#### RECORDED DATA

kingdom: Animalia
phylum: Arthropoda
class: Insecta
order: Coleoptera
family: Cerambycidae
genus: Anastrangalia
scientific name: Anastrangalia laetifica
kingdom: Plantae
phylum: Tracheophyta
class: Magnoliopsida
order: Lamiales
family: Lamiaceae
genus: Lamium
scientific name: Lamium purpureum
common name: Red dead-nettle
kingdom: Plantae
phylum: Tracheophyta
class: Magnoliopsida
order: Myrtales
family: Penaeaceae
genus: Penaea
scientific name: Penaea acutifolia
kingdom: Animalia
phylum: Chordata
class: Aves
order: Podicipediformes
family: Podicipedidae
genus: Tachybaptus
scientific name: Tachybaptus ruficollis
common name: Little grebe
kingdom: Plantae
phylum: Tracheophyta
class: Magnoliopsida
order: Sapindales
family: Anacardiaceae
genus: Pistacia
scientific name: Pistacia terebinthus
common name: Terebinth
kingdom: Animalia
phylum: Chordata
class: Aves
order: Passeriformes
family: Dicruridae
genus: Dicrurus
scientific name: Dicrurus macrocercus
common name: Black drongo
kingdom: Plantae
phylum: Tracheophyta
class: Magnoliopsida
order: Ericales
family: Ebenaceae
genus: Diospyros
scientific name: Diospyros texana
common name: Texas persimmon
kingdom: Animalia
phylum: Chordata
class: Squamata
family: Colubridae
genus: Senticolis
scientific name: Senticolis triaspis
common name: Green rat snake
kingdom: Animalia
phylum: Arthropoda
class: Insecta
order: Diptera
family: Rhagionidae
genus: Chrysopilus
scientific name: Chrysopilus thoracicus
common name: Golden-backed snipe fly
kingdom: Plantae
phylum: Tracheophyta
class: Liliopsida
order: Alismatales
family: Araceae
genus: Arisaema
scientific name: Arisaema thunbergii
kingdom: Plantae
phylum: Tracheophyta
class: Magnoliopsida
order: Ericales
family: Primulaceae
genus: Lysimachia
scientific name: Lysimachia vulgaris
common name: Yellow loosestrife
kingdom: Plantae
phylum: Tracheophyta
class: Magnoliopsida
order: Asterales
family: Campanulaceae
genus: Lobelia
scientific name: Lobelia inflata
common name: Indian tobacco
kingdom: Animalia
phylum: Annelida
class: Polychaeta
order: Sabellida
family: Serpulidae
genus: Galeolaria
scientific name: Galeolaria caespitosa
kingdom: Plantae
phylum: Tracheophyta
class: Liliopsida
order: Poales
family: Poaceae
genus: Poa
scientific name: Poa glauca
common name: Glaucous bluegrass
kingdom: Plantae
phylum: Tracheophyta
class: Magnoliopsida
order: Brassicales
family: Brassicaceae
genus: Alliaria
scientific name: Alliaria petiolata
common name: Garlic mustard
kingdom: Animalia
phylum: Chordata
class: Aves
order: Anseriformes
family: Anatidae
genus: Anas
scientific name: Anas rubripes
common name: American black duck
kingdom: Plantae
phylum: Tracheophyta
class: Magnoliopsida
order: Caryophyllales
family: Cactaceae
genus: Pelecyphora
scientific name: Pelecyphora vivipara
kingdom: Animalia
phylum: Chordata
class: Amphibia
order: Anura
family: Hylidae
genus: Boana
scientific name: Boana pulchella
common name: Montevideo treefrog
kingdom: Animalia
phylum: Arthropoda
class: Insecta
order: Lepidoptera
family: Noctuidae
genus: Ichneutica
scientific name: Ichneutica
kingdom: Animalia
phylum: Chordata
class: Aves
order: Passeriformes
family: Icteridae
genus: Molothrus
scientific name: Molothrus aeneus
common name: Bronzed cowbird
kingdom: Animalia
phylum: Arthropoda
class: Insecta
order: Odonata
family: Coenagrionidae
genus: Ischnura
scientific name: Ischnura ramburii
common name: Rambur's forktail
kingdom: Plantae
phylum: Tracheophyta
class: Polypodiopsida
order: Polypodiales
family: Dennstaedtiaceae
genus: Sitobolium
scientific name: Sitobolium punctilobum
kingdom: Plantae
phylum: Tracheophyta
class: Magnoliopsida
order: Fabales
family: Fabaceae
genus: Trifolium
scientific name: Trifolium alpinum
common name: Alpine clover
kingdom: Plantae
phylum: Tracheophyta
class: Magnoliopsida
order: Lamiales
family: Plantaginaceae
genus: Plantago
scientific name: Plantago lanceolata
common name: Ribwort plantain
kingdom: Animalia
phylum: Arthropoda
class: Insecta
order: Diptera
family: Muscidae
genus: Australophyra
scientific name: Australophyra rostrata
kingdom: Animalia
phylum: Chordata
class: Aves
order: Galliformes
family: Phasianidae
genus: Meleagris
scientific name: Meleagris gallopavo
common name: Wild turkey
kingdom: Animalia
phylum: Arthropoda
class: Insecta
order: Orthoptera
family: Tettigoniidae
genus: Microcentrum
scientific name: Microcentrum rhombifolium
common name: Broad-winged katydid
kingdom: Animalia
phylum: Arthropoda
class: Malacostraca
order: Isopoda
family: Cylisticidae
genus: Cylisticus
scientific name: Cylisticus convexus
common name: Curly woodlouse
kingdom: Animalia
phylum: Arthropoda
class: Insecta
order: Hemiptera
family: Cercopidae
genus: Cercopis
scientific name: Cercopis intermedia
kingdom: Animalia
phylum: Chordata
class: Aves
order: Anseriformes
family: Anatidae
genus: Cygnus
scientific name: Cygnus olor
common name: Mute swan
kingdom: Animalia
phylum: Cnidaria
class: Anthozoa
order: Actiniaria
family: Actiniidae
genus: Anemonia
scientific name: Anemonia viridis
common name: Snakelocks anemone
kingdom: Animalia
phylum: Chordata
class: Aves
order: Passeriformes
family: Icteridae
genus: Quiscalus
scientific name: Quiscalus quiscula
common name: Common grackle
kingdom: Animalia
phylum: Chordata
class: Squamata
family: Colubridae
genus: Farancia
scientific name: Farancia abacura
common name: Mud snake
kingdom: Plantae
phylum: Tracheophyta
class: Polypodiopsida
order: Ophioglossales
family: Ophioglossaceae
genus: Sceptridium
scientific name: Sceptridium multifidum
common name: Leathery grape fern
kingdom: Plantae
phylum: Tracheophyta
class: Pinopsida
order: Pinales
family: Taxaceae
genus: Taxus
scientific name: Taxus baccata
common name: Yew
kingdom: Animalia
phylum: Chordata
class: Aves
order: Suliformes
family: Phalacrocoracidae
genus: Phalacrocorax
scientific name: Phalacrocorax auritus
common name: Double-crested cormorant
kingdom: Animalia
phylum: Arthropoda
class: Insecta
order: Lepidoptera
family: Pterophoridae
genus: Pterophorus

########

> _AIM_:
Reproduce every line of the listing, replacing each occurrence of "scientific name" with "species" and leaving everything else unchanged.

> _TASK ANSWER_:
kingdom: Animalia
phylum: Arthropoda
class: Insecta
order: Coleoptera
family: Cerambycidae
genus: Anastrangalia
species: Anastrangalia laetifica
kingdom: Plantae
phylum: Tracheophyta
class: Magnoliopsida
order: Lamiales
family: Lamiaceae
genus: Lamium
species: Lamium purpureum
common name: Red dead-nettle
kingdom: Plantae
phylum: Tracheophyta
class: Magnoliopsida
order: Myrtales
family: Penaeaceae
genus: Penaea
species: Penaea acutifolia
kingdom: Animalia
phylum: Chordata
class: Aves
order: Podicipediformes
family: Podicipedidae
genus: Tachybaptus
species: Tachybaptus ruficollis
common name: Little grebe
kingdom: Plantae
phylum: Tracheophyta
class: Magnoliopsida
order: Sapindales
family: Anacardiaceae
genus: Pistacia
species: Pistacia terebinthus
common name: Terebinth
kingdom: Animalia
phylum: Chordata
class: Aves
order: Passeriformes
family: Dicruridae
genus: Dicrurus
species: Dicrurus macrocercus
common name: Black drongo
kingdom: Plantae
phylum: Tracheophyta
class: Magnoliopsida
order: Ericales
family: Ebenaceae
genus: Diospyros
species: Diospyros texana
common name: Texas persimmon
kingdom: Animalia
phylum: Chordata
class: Squamata
family: Colubridae
genus: Senticolis
species: Senticolis triaspis
common name: Green rat snake
kingdom: Animalia
phylum: Arthropoda
class: Insecta
order: Diptera
family: Rhagionidae
genus: Chrysopilus
species: Chrysopilus thoracicus
common name: Golden-backed snipe fly
kingdom: Plantae
phylum: Tracheophyta
class: Liliopsida
order: Alismatales
family: Araceae
genus: Arisaema
species: Arisaema thunbergii
kingdom: Plantae
phylum: Tracheophyta
class: Magnoliopsida
order: Ericales
family: Primulaceae
genus: Lysimachia
species: Lysimachia vulgaris
common name: Yellow loosestrife
kingdom: Plantae
phylum: Tracheophyta
class: Magnoliopsida
order: Asterales
family: Campanulaceae
genus: Lobelia
species: Lobelia inflata
common name: Indian tobacco
kingdom: Animalia
phylum: Annelida
class: Polychaeta
order: Sabellida
family: Serpulidae
genus: Galeolaria
species: Galeolaria caespitosa
kingdom: Plantae
phylum: Tracheophyta
class: Liliopsida
order: Poales
family: Poaceae
genus: Poa
species: Poa glauca
common name: Glaucous bluegrass
kingdom: Plantae
phylum: Tracheophyta
class: Magnoliopsida
order: Brassicales
family: Brassicaceae
genus: Alliaria
species: Alliaria petiolata
common name: Garlic mustard
kingdom: Animalia
phylum: Chordata
class: Aves
order: Anseriformes
family: Anatidae
genus: Anas
species: Anas rubripes
common name: American black duck
kingdom: Plantae
phylum: Tracheophyta
class: Magnoliopsida
order: Caryophyllales
family: Cactaceae
genus: Pelecyphora
species: Pelecyphora vivipara
kingdom: Animalia
phylum: Chordata
class: Amphibia
order: Anura
family: Hylidae
genus: Boana
species: Boana pulchella
common name: Montevideo treefrog
kingdom: Animalia
phylum: Arthropoda
class: Insecta
order: Lepidoptera
family: Noctuidae
genus: Ichneutica
species: Ichneutica
kingdom: Animalia
phylum: Chordata
class: Aves
order: Passeriformes
family: Icteridae
genus: Molothrus
species: Molothrus aeneus
common name: Bronzed cowbird
kingdom: Animalia
phylum: Arthropoda
class: Insecta
order: Odonata
family: Coenagrionidae
genus: Ischnura
species: Ischnura ramburii
common name: Rambur's forktail
kingdom: Plantae
phylum: Tracheophyta
class: Polypodiopsida
order: Polypodiales
family: Dennstaedtiaceae
genus: Sitobolium
species: Sitobolium punctilobum
kingdom: Plantae
phylum: Tracheophyta
class: Magnoliopsida
order: Fabales
family: Fabaceae
genus: Trifolium
species: Trifolium alpinum
common name: Alpine clover
kingdom: Plantae
phylum: Tracheophyta
class: Magnoliopsida
order: Lamiales
family: Plantaginaceae
genus: Plantago
species: Plantago lanceolata
common name: Ribwort plantain
kingdom: Animalia
phylum: Arthropoda
class: Insecta
order: Diptera
family: Muscidae
genus: Australophyra
species: Australophyra rostrata
kingdom: Animalia
phylum: Chordata
class: Aves
order: Galliformes
family: Phasianidae
genus: Meleagris
species: Meleagris gallopavo
common name: Wild turkey
kingdom: Animalia
phylum: Arthropoda
class: Insecta
order: Orthoptera
family: Tettigoniidae
genus: Microcentrum
species: Microcentrum rhombifolium
common name: Broad-winged katydid
kingdom: Animalia
phylum: Arthropoda
class: Malacostraca
order: Isopoda
family: Cylisticidae
genus: Cylisticus
species: Cylisticus convexus
common name: Curly woodlouse
kingdom: Animalia
phylum: Arthropoda
class: Insecta
order: Hemiptera
family: Cercopidae
genus: Cercopis
species: Cercopis intermedia
kingdom: Animalia
phylum: Chordata
class: Aves
order: Anseriformes
family: Anatidae
genus: Cygnus
species: Cygnus olor
common name: Mute swan
kingdom: Animalia
phylum: Cnidaria
class: Anthozoa
order: Actiniaria
family: Actiniidae
genus: Anemonia
species: Anemonia viridis
common name: Snakelocks anemone
kingdom: Animalia
phylum: Chordata
class: Aves
order: Passeriformes
family: Icteridae
genus: Quiscalus
species: Quiscalus quiscula
common name: Common grackle
kingdom: Animalia
phylum: Chordata
class: Squamata
family: Colubridae
genus: Farancia
species: Farancia abacura
common name: Mud snake
kingdom: Plantae
phylum: Tracheophyta
class: Polypodiopsida
order: Ophioglossales
family: Ophioglossaceae
genus: Sceptridium
species: Sceptridium multifidum
common name: Leathery grape fern
kingdom: Plantae
phylum: Tracheophyta
class: Pinopsida
order: Pinales
family: Taxaceae
genus: Taxus
species: Taxus baccata
common name: Yew
kingdom: Animalia
phylum: Chordata
class: Aves
order: Suliformes
family: Phalacrocoracidae
genus: Phalacrocorax
species: Phalacrocorax auritus
common name: Double-crested cormorant
kingdom: Animalia
phylum: Arthropoda
class: Insecta
order: Lepidoptera
family: Pterophoridae
genus: Pterophorus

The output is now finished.